In the SAMMPRIS trial using the Wingspan stent, vascular perforation and rupture were reported to occur in 1.3% and 0.5%, respectively, and the cause was reported to be device replacement with a long guidewire and penetration with a guidewire in cases of complete occlusion.[9)] Considering that hemorrhagic complications can be fatal, it seemed to be necessary to respond flexibly by discontinuing the procedure and switching to medical treatment for lesions that are difficult to pass by devices or lesions with strong calcification.

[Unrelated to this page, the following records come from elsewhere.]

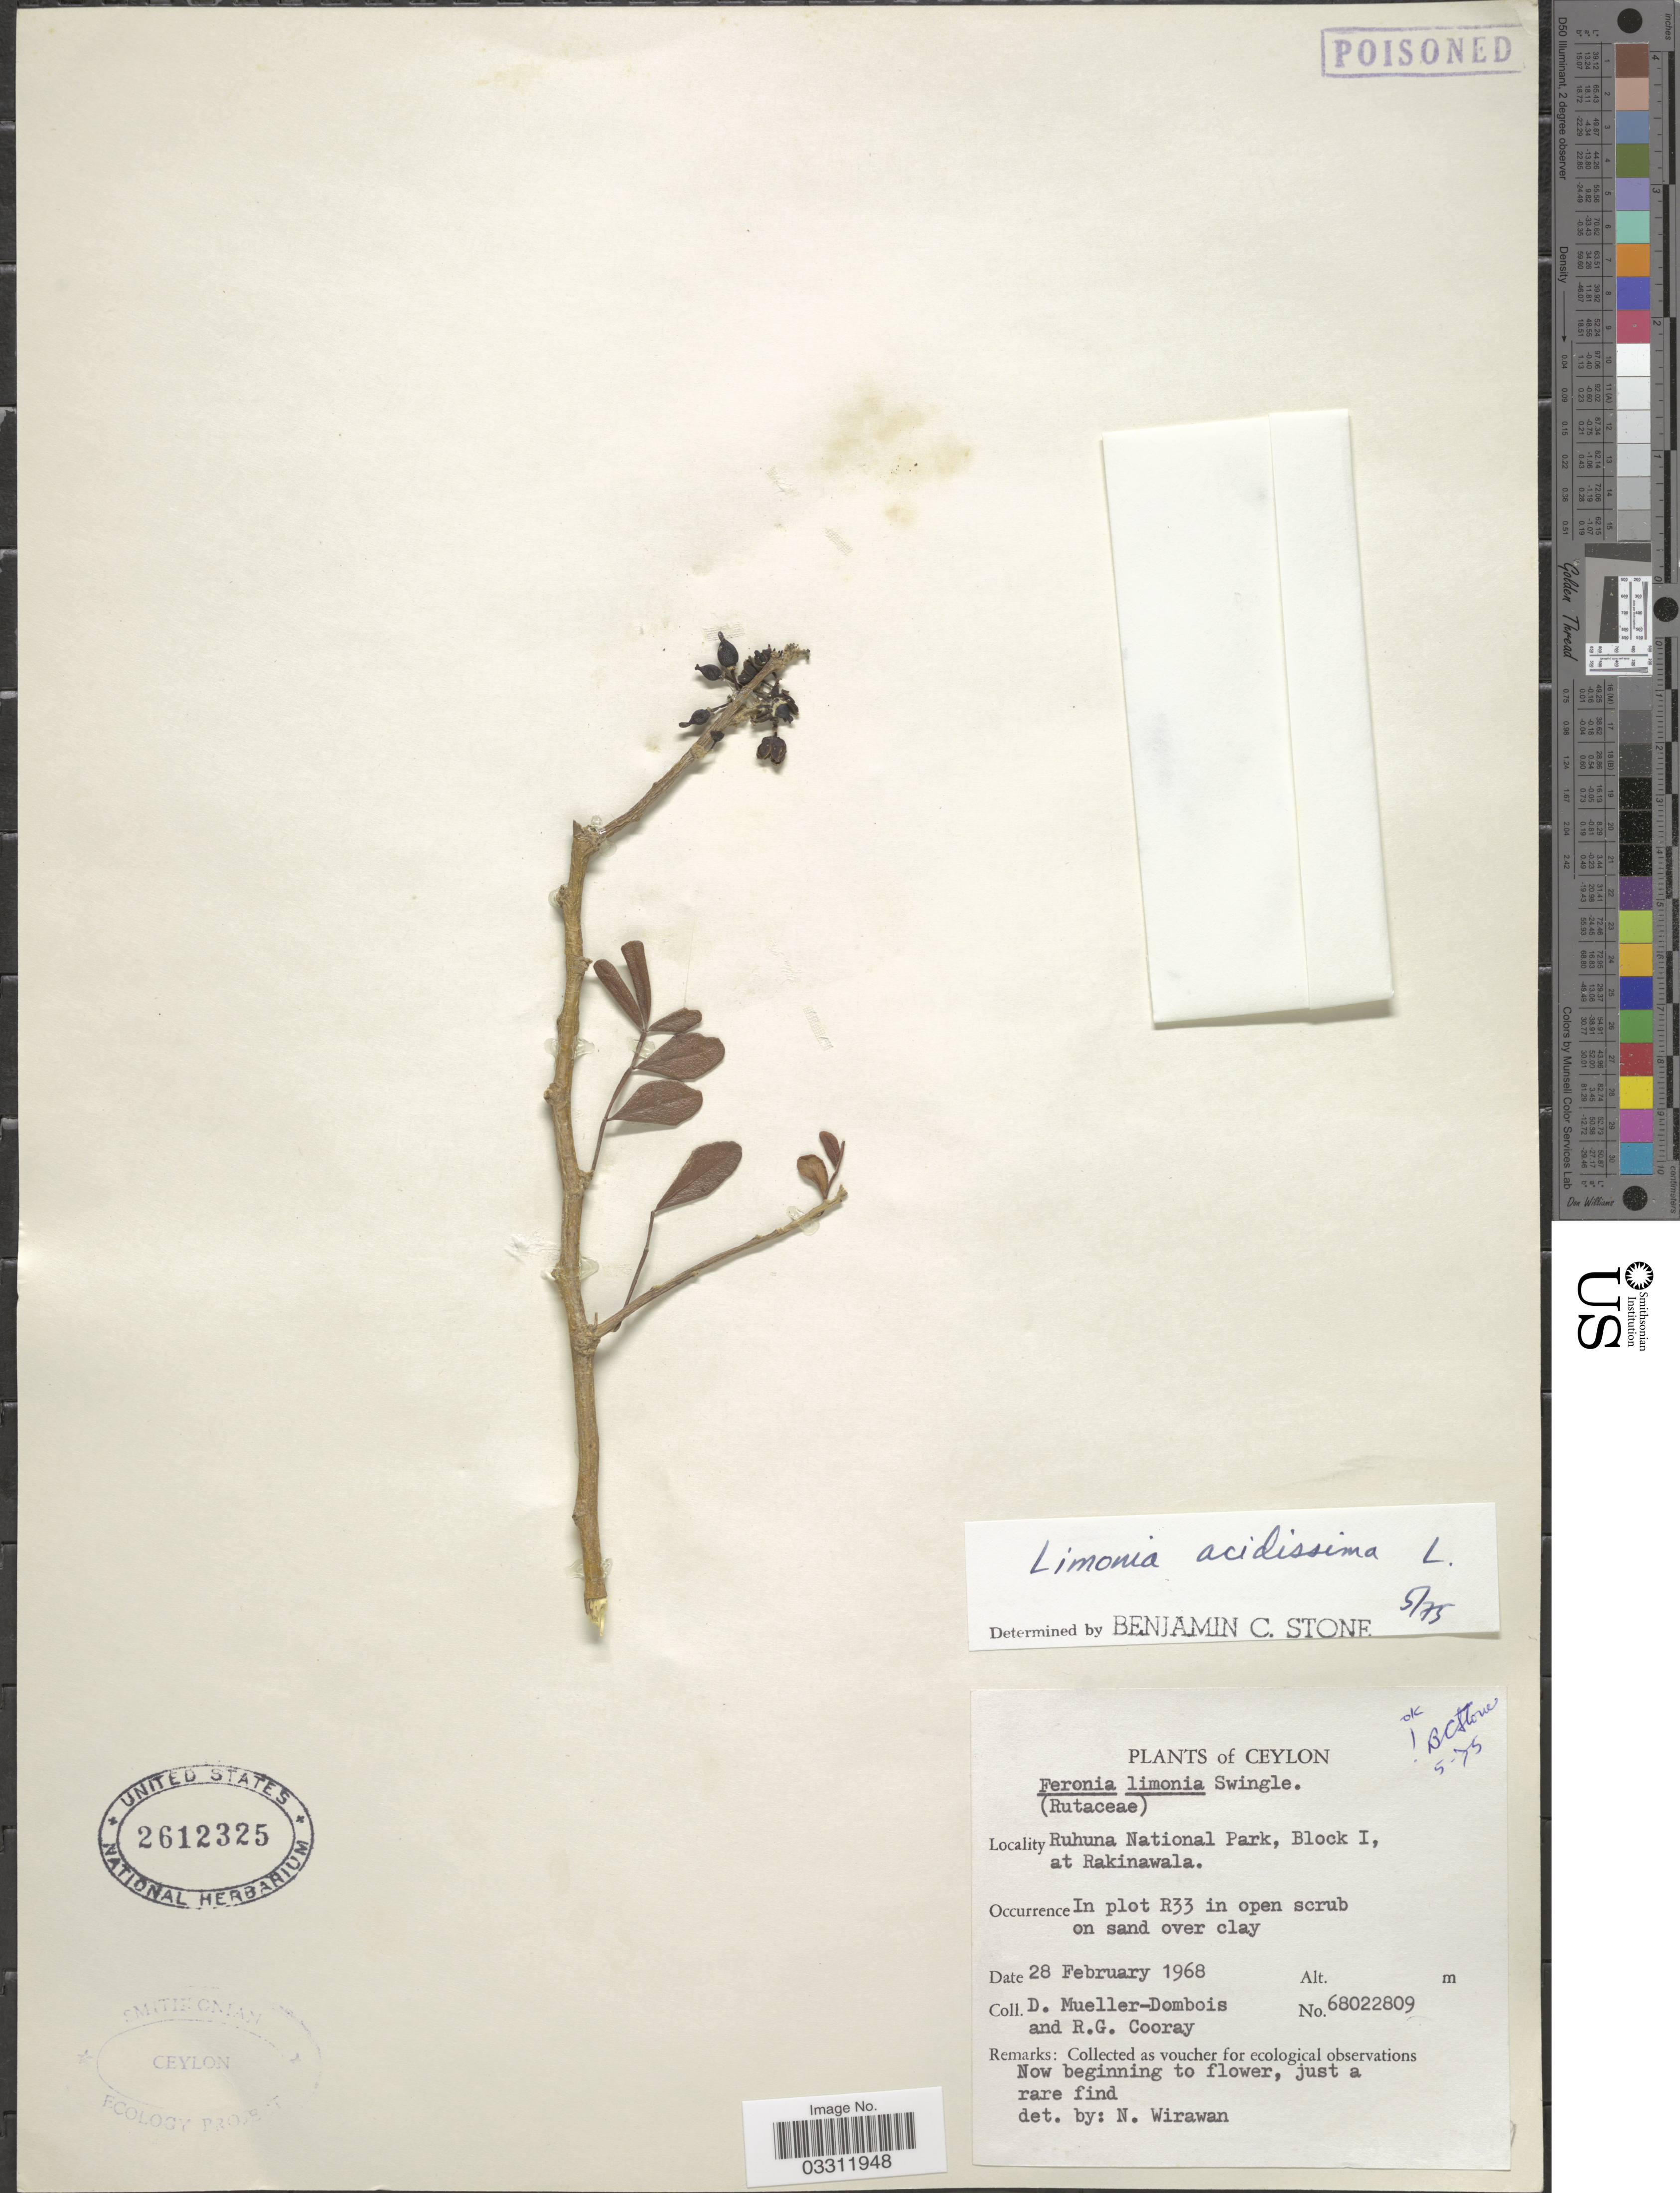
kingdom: Plantae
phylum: Tracheophyta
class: Magnoliopsida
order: Sapindales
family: Rutaceae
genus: Limonia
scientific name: Limonia acidissima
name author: L.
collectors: D. Mueller-Dombois & R. Cooray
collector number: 68022809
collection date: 1968-02-28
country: Sri Lanka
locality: Ceylon. Ruhuna National Park, Block I, at Rakinawala. In plot R33.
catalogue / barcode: US 2612325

No difference was noted in the incidence of hemorrhagic complications with or without the scrubbing of the supervisory physician, but there are also reports of learning curves due to accumulated experience.[10,11)] Given the several complications resulting from the manipulation of the procedure, all physicians performing this treatment should particularly pay attention. Stent placement for ICAS was inferior to the medical treatment group in the SAMMPRIS and VISITIT trials, but from Asia, where the prevalence of atherosclerotic cerebral artery stenosis is high, better results have been reported.[12–14)] Although the effectiveness of angioplasty for this disease is not yet clear, the most significant point is to select appropriate patients and reduce complications to enhance the therapeutic effect. Patients with hypoperfusion stroke secondary to ICAS who continue to have symptoms despite double antiplatelet therapy, statins, and tight control of hypertension and diabetes mellitus will be a good indication for angioplasty or stenting.[15)] In this study, the proportion of patients without ischemic symptoms was 18%, and the effectiveness of this treatment has not been scientifically clarified. When treating patients with asymptomatic stenosis, sufficient consideration should be given to the physicians who are not practicing. To summarize, treatment can be performed relatively safely in cases where the lesion is located in the internal carotid artery stenosis or when the lesion length is less than 10 mm. Patients with pre-onset mRS of 3 or more have a higher complication rate and should be carefully judged for treatment indication. General anesthesia resulted in poor results. Although this study has the limitation that data were collected retrospectively, it is considered to be an important basic data for clinical practice.

Conclusion

In Japan, treatment for angioplasty/stenting for ICAS was safely performed. The number of treatment cases within 14 days after the onset of ischemic symptoms has increased rapidly, and it is considered necessary to verify the effectiveness and safety in the future.